Correlations

I. What is a correlation?

When a correlation is present in a population, there are two properties that are connected such that if a member of that population has one property, then it is more likely (for positive correlations) to have the other property, or if it is a negative correlation, if a member of the population has one property, then it is less likely to have the other. Consider this example:

Exercising regularly is negatively correlated with obesity among humans.

This means that if we consider the population of humans and divide them into the ones that exercise regularly and the ones who do not, we are less likely to find obesity present among the exercisers than the non-exercisers.

When we recognize a positive or negative correlation being argued for in a passage, it will help our analysis if we can put them into a regular form for correlation statements:

Property A is pos./neg. correlated with Property B among population P.

Swimming is positively correlated with drowning among humans.
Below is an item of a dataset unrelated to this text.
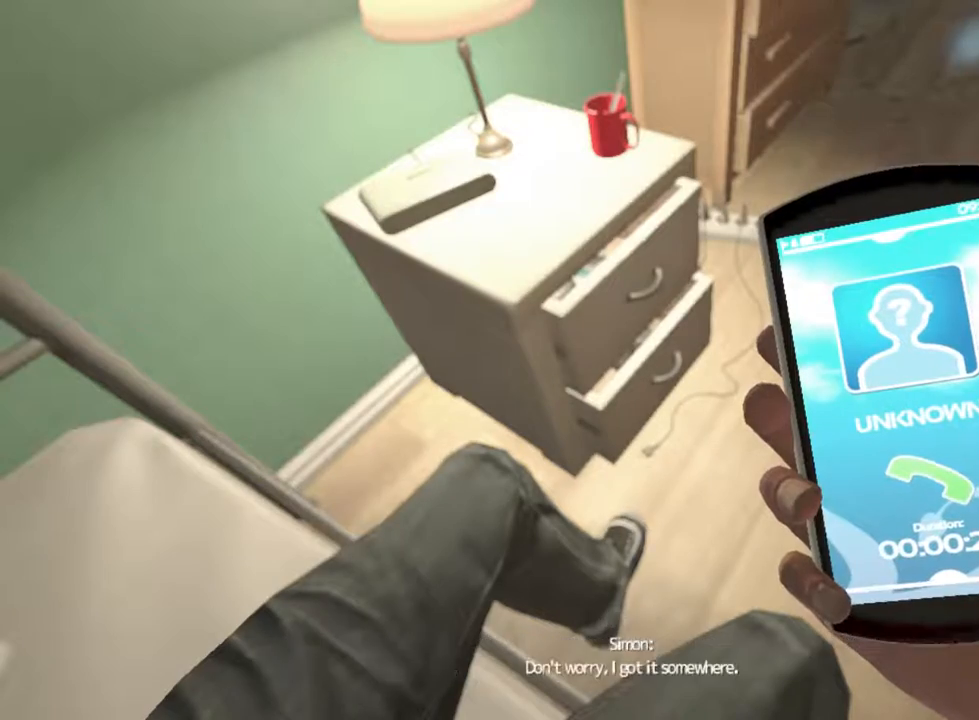
{"keys": ["e"], "mouse": [], "events": []}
This claim means that if divide humans into the ones who are swimming and the ones who are not, we will find a higher percentage of the swimmers who drown than the non-swimmers.

Notice that "higher" does not mean "Most." "Most" means "greater than 50%." This is not to say that most swimmers drown, obviously. Most do not. But the percentage of them that drown is higher than the percentage of the non-swimmers who drown. The claim also does not mean that people do not drown in other circumstances. There are people who drown in bathtubs and hot tubs too. But the rates of drowning in the swimmer and non-swimmer groups is different.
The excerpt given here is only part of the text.